1 Corinthians 15:14-19
Investigators: Resurrection #3
Several years ago, I made one of the best parenting decisions I have ever made: to combine our breakfasts and dinners with devotion, teaching, singing, and prayer. These are the voyages, the captain’s logs, of these merry meetings, which form our family’s faith, one meal at a time.

Captain's Log: Table Time ~ Friday, September 5th, 2025 ~ Vespers

14 And if Christ has not been raised, then our preaching is in vain and your faith is in vain... 17 And if Christ has not been raised, your faith is futile and you are still in your sins. 18 Then those also who have fallen asleep in Christ have perished. 19 If in Christ we have hope in this life only, we are of all people most to be pitied.

The third installment of the investigators series. We continue to see the value of repetition. In the past my idea of repetition was narrow. Saying or doing the same thing many times until it becomes a habit or is committed to memory. But there is more breadth and depth to repetition. A catechism is a good example. We return to the catechism each day. This is a repetition. But the questions and answers change, develop. We become increasingly familiar with “catechism,” but through varied experiences of it. 

A history quiz would be another one. We regularly run through the periods of history (from classical to middle to early modern through modern) with our own selected major figures and events. As we do this we all become more acquainted with the content, but through discussions about it that are always slightly different than the time before. Think of the difference between repeatedly tracing over the outline of a picture versus repeatedly colouring in a picture with a different colour each time. 

But where was I? The court heard Wong Tu this evening. Wong Tu denies the resurrection as the explanation of the empty tomb, resurrection appearances, apostolic preaching, etc. His counter-hypothesis? That the disciples did, in fact, discover an empty tomb, because they went to the wrong one! That’s right. Mr. Wong Tu is a proponent of the “wrong tomb” hypothesis. 

‘How likely is it that all three groups were mistaken about the tomb? Each with their different reasons for remembering it?’

Suffice to say we heard the responses from the apostolic witnesses and were more than satisfied with them. We discussed for the first time the idea of plausibility. This is because our major line of argument tonight involved cumulative implausibility. Namely, that multiple separate groups of people were mistaken about the location of Jesus’ tomb. First the disciples, then the Romans (who posted a guard there), then the Jews (who affirmed the empty tomb by claiming the body had been stolen). ‘How likely is it that all three groups were mistaken about the tomb? Each with their different reasons for remembering it?’ The children were not impressed with the plausibility of this.

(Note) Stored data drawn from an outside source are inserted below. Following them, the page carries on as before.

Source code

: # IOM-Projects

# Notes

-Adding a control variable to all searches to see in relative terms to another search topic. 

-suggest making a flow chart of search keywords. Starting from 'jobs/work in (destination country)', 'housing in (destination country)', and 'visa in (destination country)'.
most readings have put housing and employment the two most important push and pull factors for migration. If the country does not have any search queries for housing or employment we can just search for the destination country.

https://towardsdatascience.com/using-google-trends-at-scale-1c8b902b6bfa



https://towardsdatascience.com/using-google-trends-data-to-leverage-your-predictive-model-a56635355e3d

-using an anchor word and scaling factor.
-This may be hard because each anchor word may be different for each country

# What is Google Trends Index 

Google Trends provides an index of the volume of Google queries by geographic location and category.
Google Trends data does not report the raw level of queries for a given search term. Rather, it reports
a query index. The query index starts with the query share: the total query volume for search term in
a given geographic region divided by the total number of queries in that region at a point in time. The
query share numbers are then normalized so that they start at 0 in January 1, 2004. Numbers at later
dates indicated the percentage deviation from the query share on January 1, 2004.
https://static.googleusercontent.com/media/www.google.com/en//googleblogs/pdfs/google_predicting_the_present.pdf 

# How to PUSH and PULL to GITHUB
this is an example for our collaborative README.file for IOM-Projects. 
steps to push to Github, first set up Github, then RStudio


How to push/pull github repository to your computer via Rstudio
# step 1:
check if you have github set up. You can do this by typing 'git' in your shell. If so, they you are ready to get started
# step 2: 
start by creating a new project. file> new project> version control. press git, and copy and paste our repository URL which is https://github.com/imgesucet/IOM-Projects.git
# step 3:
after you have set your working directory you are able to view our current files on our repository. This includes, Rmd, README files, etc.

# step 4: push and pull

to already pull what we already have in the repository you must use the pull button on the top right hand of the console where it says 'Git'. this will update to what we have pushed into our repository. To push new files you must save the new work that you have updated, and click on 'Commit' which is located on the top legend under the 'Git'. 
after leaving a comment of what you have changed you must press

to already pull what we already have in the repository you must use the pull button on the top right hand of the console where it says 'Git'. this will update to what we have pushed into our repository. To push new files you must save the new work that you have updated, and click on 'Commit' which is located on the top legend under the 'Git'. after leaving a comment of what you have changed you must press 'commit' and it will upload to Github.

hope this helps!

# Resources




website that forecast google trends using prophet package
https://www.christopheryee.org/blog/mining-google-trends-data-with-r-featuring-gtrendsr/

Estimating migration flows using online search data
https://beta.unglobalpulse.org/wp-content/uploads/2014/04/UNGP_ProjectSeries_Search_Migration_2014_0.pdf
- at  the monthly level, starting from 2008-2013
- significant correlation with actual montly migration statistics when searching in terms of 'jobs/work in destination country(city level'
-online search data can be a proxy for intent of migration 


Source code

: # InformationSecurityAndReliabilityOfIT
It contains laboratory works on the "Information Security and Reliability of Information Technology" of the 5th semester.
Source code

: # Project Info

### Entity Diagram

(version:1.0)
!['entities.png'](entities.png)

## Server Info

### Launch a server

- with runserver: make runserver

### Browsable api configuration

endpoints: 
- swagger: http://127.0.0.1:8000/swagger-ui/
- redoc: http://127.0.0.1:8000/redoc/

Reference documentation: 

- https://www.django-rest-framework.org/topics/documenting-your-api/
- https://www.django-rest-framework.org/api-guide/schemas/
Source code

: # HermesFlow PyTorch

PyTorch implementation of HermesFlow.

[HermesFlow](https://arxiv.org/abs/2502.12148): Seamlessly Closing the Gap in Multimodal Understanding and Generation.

We sang our new “As For Me” song more times than I had energy for. I gave thanks that we could have such confidence in the resurrection (this series was born out of Lewis beginning to ask questions about the reliability of the resurrection in particular, and the faith in general). I also gave thanks for the comfort available to us through the knowledge that since Jesus is risen, our sins are forgiven. And the children helped me coin a new phrase, capturing the importance of the resurrection in light of 1 Corinthians 15:17: “If Jesus isn’t risen, our sins are not forgiven!”

How wonderful that as I attempt to pass on the fire to my children, the Lord fans the flames in my heart again.

My own confidence in the resurrection is growing as we move through the series, which I, so focused on the children, was not expecting. This strikes me and warms my heart, because it was an acquired confidence in the resurrection that brought me to God in the beginning. How wonderful that as I attempt to pass on the fire to my children, the Lord fans the flames in my heart again. He fathers me as I father them.